◆ Written task ◆
When you have gone through the entries below, state how many lines include the word "destinação" and write nothing else.

◆ Information ◆
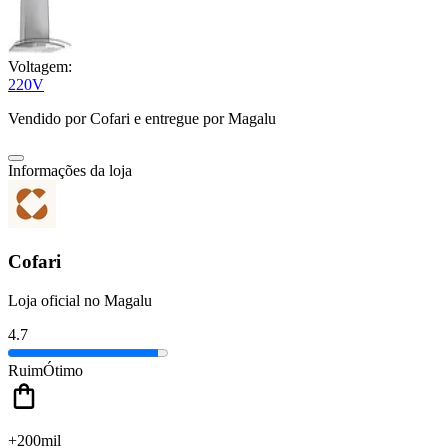
Voltagem:
220V
Vendido por
Cofari
e entregue por
Magalu
Informações da loja
Cofari
Loja oficial no Magalu
4.7
Ruim
Ótimo
+200mil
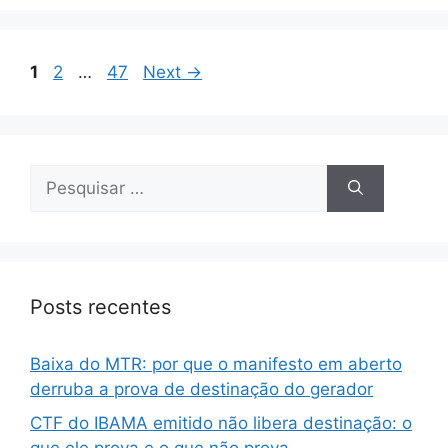
1
2
…
47
Next
→
Posts recentes
Baixa do MTR: por que o manifesto em aberto
derruba a prova de destinação do gerador
CTF do IBAMA emitido não libera destinação: o
que ele prova e o que não prova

◆ Task result ◆
2